Cloud-based landing page software.”

With this in mind, I went into our resources looking for an image that would resonate. I found it! A wonderful, eye-catching turtle with a rocket strapped to its back. What better analogy to go with this headline? The slow turtle (the old way of doing landing pages with code, IT and complications) gets a rocket (our software) to speed it up! In my mind it was perfect. So in it went into the new page, and I launched the test.

Q: Then what happened?
A: The turtle page lost. Really lost. The bounce rate was high, the conversion rate was low. It just tanked. 
Q: How did you feel when the turtle lost?
A: Oh my… Well, I was surprised at first, and increasingly sad later. It was my first stab at engaging our audience and I had failed, and I couldn’t fathom how this image didn’t get the point across—I loved the turtle and thought he was a perfect image for this landing page! It was such a simple and clear visual, and it was fun, which doesn’t hurt either.

Of course, the more time I spent talking to our audience the more I learn of what makes them respond and who it really is that I was trying to talk to… and the more I think about it now, a year later, it makes total sense. The turtle was a cute image, and it did make the speed analogy easy to understand, but I had completely forgotten to think about WHO I was speaking to, have that persona in my head and really think about what appeals to them and how to engage them best.

So I think the turtle in that sense was a very good lesson for me, in that it taught me that it’s not only about communicating your point but making it appropriate and appealing to who your trying to capture.

Q: Did the turtle ever make a comeback?
A: The little turtle never made a landing page comeback… Who knows, maybe someday it’ll have its moment of glory… I have hopes after watching your 10 Landing Page Lessons Learned from Howard Stern where you indicate that just because one strategy doesn’t work at one stage of your testing, times are a changing, and it doesn’t mean it won’t work at some point in the future.

Q: And whatever happened to that little turtle?
A: The turtle has been an active part of my life here at ion, it’s never left me for sure. It’s a constant reminder that you can never be 100% sure of what the results of a test will be, and to always keep your audience in mind when you’re building a message for them. 

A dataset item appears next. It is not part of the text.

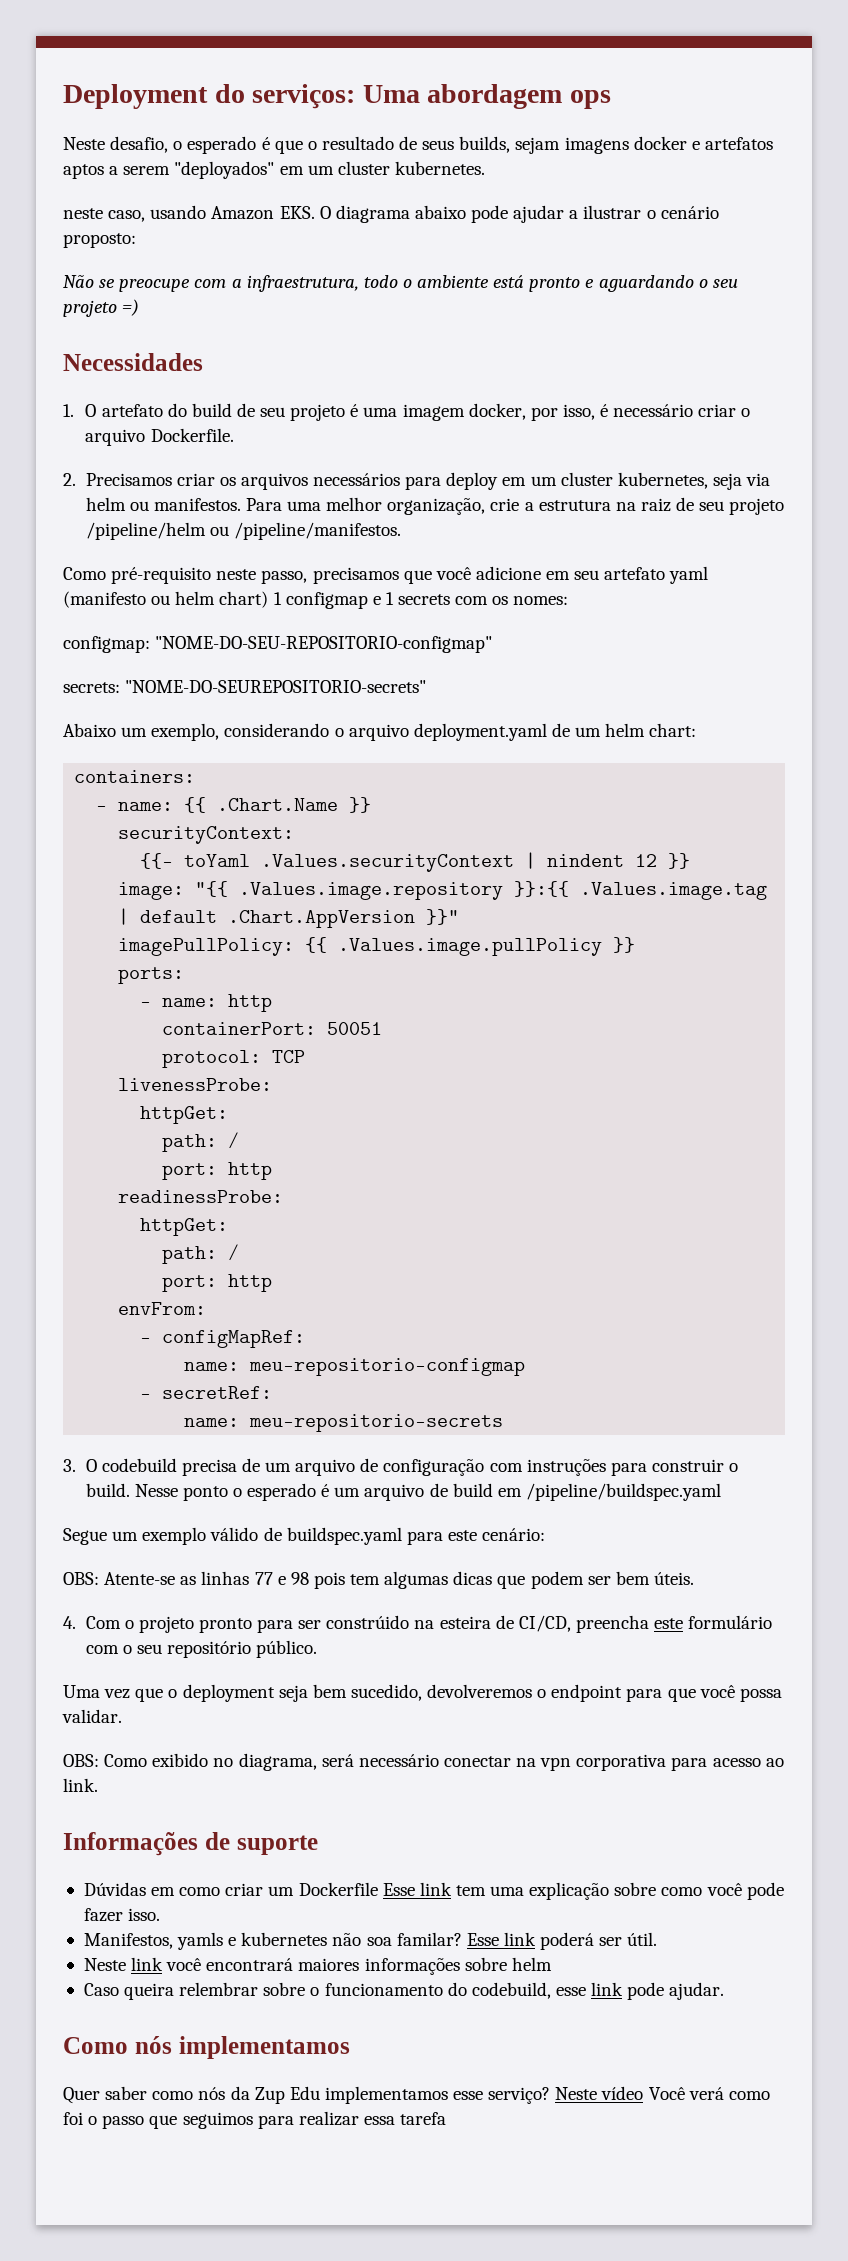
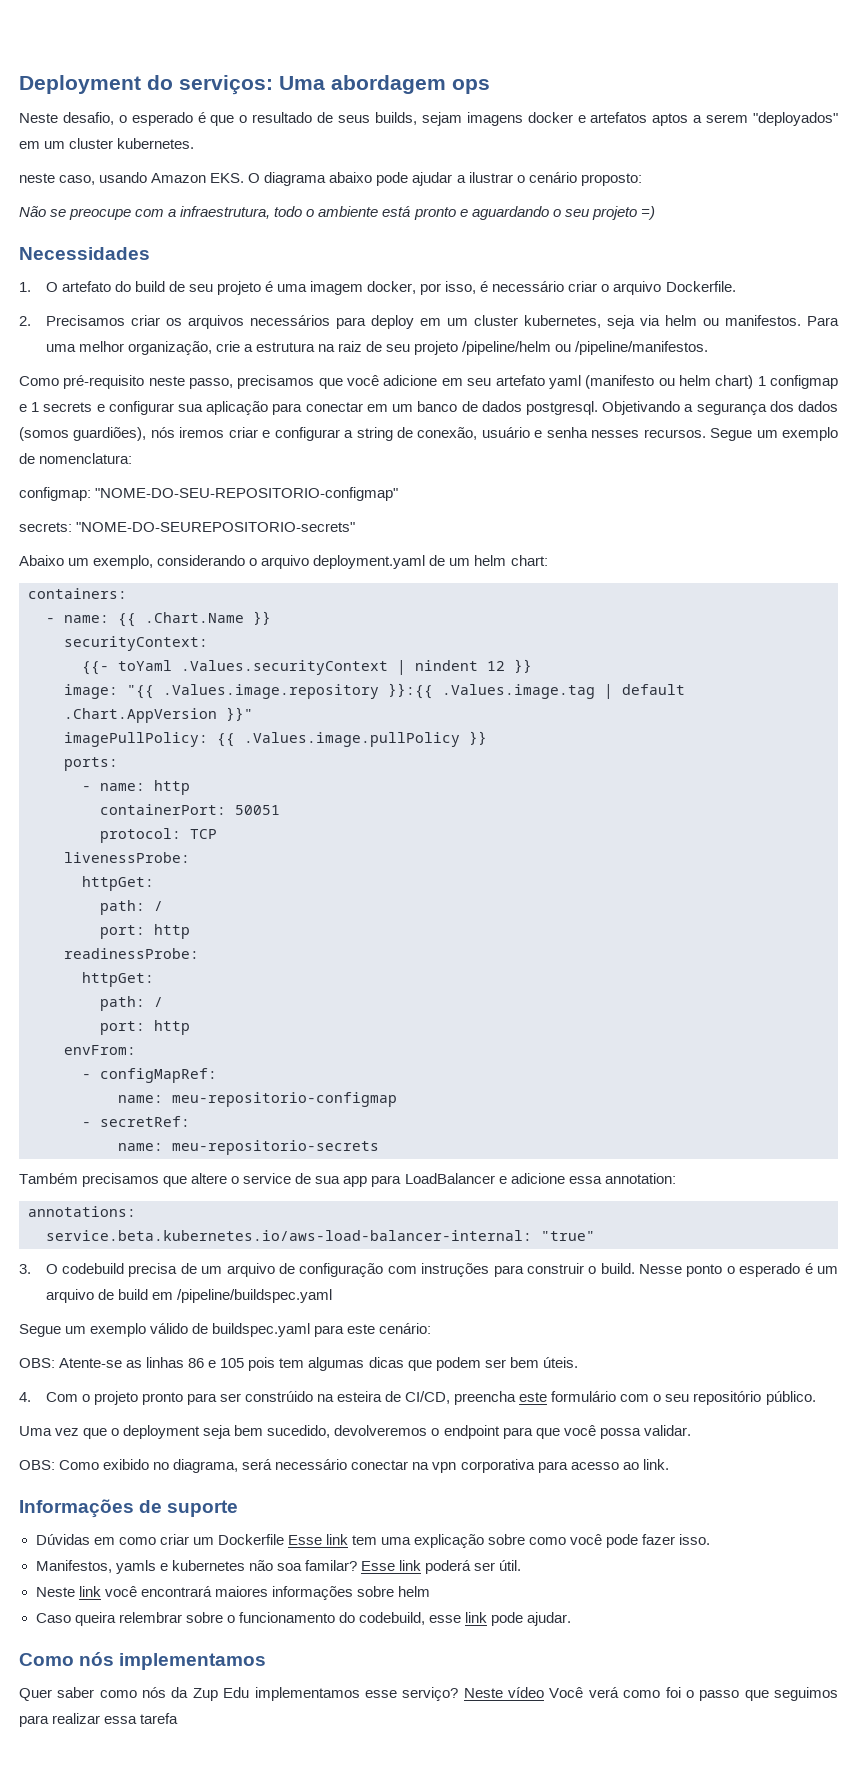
[455,596,569,605] com os nomes: -> [96,401,839,415] [19,427,839,441] [19,453,133,464] e configurar sua aplicação para conectar em um banco de dados postgresql. Objetivando a segurança dos dados (somos guardiões), nós iremos criar e configurar a string de conexão, usuário e senha nesses recursos. Segue um exemplo de nomenclatura:
(504, 1423) none -> [19,1173,676,1187] [28,1206,136,1217] [46,1230,595,1241] // Também precisamos que altere o service de sua app para LoadBalancer e adicione essa annotation: // annotations: // service.beta.kubernetes.io/aws-load-balancer-internal: "true"
[254,1572,309,1585] 77 e 98 -> [188,1358,245,1368] 86 e 105

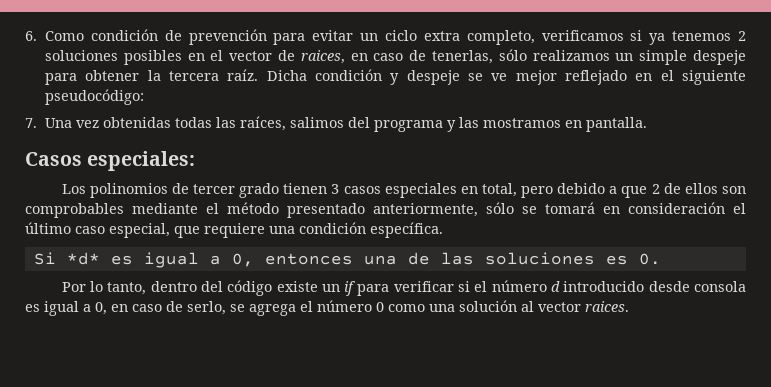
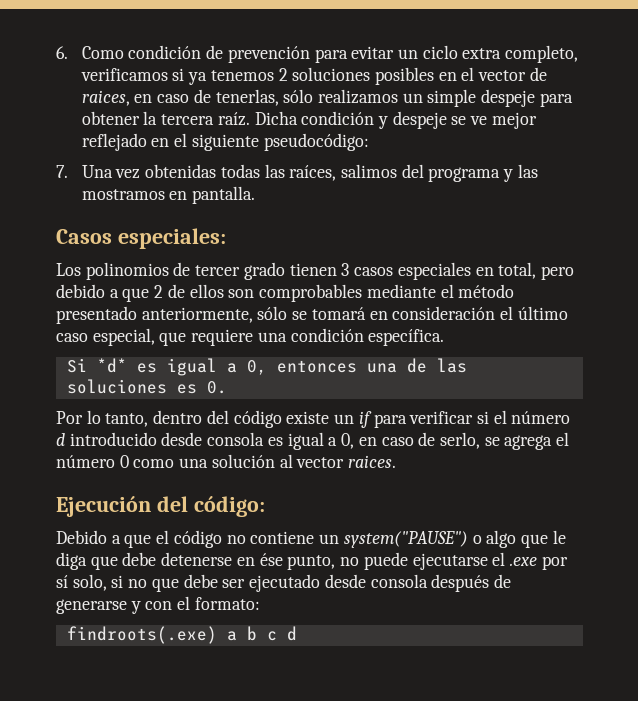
(629, 306) none -> [56,496,265,517] [56,530,566,548] [56,552,568,570] [56,574,511,592] [56,596,260,614] [66,626,297,644] // Ejecución del código: // Debido a que el código no contiene un system("PAUSE") o algo que le diga que debe detenerse en ése punto, no puede ejecutarse el .exe por sí solo, si no que debe ser ejecutado desde consola después de generarse y con el formato: // findroots(.exe) a b c d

At the moment it’s taking a long hiatus and resting on our office wall, where I can be sure to check on it constantly… 

 

Yes, Karen keeps a picture of the tutle on her wall as a reminder that things you think will win don’t always win, and keep your audience in mind—they will tell you what works. The moral to the story is that we can’t get too attached to the things we test—from the time we spend, to the expectations we have for the test, to even the way we feel about a test. Like life, in landing page testing, we have to go with the flow.